Inspirasia Foundation is a non-profit organisation that funds and supports projects in health and education for marginalised communities and persons with disabilities.

== Origin ==
In 2002, The Kuta Terrorist Bomb in Bali Indonesia claimed the life of Annika Linden along with another 202 people.The Annika Linden Foundation was set up in 2003 by her fiancée Mark Weingard in her honour. It is now known as Inspirasia Foundation. Based on the model of Venture Philanthropy and social investment, Inspirasia helps fund the voluntary sector in their efforts to address social problems.

== Work ==
The foundation funds a number of projects across Indonesia, Thailand, India and Malta working alongside small non-profit organisations helping them address issues affecting marginalised groups. Since 2003, Inspirasia has provided around $10 million to health services, disability aid, education and disaster relief support in India, Indonesia and Thailand.

=== Indonesia ===
The foundation is based in Indonesia and its main activity lies in Bali. The Annika Linden Centre, founded by the Inspirasia Foundation helps persons with disabilities to receive mobility aids, rehabilitation, education and employment opportunities under one roof.
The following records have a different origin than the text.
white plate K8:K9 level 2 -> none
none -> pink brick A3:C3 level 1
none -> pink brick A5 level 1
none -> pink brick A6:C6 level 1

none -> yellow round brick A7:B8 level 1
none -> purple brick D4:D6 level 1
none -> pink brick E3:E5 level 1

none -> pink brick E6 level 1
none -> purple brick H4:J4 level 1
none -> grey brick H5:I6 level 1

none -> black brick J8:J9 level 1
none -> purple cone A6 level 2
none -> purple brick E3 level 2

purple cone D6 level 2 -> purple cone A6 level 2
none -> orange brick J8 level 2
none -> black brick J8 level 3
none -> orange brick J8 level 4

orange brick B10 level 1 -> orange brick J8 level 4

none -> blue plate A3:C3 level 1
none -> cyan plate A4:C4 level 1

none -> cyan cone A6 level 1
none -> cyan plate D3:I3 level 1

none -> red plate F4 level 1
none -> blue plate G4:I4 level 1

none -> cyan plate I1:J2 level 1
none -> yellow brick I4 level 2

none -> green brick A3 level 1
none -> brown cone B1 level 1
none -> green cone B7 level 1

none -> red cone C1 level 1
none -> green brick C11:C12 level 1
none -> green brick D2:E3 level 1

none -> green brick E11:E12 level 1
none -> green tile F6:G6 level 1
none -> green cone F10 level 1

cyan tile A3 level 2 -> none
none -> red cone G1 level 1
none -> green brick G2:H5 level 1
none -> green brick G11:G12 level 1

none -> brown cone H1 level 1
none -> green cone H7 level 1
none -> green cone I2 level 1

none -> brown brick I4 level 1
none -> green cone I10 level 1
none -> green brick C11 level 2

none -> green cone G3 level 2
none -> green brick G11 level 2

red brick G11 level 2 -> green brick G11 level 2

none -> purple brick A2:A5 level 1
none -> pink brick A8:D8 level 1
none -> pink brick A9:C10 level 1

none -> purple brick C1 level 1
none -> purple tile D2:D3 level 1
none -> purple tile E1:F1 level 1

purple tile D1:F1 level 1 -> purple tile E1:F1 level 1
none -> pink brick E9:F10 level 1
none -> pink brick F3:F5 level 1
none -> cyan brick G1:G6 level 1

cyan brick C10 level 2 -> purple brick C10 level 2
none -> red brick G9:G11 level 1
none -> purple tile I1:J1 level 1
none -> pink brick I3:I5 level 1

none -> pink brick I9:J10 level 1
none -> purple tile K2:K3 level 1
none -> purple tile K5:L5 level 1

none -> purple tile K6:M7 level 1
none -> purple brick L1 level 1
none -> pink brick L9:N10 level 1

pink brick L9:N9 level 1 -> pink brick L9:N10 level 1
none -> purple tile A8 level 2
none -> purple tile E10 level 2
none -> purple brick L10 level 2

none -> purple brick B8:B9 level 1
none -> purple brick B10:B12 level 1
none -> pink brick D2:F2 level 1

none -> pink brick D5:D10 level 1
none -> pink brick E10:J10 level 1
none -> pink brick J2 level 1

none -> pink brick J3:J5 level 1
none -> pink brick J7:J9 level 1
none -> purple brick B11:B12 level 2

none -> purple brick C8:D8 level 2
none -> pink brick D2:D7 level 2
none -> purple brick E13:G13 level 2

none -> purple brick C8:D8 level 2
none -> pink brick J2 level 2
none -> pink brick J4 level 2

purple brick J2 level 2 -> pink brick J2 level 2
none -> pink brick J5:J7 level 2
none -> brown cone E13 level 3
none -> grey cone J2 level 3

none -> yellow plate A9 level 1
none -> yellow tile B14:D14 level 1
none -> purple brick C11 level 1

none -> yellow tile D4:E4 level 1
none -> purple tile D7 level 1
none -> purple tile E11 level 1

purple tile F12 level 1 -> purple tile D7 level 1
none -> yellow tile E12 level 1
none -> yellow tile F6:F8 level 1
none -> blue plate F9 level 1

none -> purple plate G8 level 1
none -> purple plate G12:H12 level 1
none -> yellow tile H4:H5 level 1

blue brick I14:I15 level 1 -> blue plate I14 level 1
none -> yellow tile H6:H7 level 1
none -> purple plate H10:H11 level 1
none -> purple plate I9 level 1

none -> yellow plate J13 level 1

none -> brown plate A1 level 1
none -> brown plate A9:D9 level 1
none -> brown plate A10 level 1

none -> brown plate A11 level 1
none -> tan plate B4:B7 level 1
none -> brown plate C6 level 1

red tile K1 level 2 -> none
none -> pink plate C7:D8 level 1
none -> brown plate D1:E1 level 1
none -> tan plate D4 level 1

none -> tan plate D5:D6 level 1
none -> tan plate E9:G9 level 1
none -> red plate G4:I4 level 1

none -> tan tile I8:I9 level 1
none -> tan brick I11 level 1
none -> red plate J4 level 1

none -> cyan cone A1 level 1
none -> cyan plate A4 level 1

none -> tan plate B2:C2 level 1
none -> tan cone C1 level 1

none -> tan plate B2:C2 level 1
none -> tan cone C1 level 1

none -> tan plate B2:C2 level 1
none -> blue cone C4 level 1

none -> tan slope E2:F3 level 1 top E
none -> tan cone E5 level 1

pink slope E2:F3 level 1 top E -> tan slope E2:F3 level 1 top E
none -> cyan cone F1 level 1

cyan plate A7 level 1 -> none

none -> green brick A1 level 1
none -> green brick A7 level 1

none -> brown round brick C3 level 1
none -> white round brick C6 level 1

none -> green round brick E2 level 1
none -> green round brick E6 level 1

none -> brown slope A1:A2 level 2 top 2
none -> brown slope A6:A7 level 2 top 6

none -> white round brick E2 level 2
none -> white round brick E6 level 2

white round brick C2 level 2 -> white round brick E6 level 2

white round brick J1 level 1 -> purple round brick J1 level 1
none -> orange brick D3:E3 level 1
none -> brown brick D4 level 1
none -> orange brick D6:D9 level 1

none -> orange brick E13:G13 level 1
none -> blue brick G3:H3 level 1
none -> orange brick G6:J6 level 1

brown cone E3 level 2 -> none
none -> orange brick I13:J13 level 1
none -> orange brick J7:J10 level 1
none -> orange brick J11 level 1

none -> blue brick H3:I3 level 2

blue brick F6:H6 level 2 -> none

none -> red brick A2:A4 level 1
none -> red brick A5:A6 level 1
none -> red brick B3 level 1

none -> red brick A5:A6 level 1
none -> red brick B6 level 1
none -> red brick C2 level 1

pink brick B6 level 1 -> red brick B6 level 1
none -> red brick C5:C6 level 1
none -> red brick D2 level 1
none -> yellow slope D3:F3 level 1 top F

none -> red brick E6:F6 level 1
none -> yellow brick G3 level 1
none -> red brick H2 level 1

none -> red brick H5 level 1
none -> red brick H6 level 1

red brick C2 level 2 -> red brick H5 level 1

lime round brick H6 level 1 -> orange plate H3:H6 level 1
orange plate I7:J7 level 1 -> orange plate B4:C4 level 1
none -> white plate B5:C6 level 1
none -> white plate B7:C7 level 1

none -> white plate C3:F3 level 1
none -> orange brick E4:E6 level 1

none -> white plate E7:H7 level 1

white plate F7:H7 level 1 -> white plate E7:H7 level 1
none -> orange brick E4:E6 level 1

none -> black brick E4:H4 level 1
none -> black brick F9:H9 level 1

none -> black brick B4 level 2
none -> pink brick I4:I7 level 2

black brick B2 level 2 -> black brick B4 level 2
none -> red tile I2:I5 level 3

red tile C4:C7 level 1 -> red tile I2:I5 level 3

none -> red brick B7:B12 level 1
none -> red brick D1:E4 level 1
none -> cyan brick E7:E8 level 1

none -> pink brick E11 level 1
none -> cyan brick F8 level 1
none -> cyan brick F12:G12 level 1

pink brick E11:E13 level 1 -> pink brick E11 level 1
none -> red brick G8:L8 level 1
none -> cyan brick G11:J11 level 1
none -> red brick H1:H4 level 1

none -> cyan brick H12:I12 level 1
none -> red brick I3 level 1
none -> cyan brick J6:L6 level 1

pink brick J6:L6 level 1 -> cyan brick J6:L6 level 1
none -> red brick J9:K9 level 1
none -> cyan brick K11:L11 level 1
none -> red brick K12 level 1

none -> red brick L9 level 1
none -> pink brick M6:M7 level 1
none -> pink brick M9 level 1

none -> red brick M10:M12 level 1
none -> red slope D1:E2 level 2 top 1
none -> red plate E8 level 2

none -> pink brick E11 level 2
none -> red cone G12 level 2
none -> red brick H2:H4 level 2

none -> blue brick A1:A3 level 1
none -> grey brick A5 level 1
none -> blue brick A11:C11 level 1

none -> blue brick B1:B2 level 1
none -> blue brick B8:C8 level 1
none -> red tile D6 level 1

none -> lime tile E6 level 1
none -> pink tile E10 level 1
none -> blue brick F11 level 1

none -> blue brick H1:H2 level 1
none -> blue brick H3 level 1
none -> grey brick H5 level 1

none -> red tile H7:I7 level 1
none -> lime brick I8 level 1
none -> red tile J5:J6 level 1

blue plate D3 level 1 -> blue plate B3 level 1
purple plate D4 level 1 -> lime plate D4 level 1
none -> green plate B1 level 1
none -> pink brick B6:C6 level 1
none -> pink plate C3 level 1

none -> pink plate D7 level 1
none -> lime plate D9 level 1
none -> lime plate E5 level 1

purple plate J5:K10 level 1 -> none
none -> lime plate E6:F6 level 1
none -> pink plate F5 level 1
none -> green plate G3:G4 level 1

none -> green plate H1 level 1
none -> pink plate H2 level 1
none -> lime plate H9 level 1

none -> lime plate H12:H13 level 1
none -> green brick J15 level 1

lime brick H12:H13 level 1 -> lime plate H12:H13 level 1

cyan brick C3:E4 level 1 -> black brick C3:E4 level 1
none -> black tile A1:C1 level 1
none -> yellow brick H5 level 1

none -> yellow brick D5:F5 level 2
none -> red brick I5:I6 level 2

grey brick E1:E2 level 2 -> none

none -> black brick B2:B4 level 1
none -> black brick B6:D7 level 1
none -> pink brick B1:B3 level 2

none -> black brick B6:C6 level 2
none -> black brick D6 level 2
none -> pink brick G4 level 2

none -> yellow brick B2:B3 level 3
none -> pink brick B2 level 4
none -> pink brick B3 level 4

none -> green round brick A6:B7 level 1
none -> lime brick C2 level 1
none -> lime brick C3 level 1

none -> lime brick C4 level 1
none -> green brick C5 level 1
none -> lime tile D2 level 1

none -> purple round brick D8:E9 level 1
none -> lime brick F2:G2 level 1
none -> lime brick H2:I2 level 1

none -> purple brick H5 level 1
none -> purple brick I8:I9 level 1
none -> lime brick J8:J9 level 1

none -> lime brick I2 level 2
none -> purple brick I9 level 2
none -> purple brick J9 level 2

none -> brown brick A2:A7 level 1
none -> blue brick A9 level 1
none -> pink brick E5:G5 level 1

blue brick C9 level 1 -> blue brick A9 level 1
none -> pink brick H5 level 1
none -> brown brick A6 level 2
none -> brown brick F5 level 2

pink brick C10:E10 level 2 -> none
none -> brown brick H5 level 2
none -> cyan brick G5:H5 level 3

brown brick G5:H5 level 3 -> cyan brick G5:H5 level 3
Opened in January 2013, the centre brings together Indonesian non-profit organisation leaders from entities such as YPK Bali, PUSPADI Bali, Yayasan Rama Sesana, YKIP, East Bali Poverty Project and others to help them work more effectively. Focusing on Education and Health, these organisations help children, youth and families living in poverty, people with disabilities as well as specific issues related to Women.

=== Thailand ===
The foundation's activity lies in supporting various organisations such as the Foundation for Education and Development (FED) and Home & LifePhang Nga Foundation. Since the 2004 Tsunami, FED has been instrumental in its fight for the human rights of Burmese families and their needs for primary education and health care. It also helps underprivileged children in rural Thailand. Home& Life Foundation provides a safe and supportive environment for disadvantaged children.

=== India ===
In India, the foundation supports Community Outreach Programme (CORP) India, an organisation that enables Indian women and their families living in slums to alleviate poverty The Sankalp Rehabilitation Trust is based in Mumbai and runs a rehabilitation and prevention programme for drug users on the street.

=== Malta ===
The Malta Social Impact Awards and The Academy of Givers have been founded by Inspirasia Foundation in Malta to work hand in hand with local non-profit organisations. Besides providing funding, the aim is to help educate leaders of these organisations on how to manage their projects more effectively and with purpose.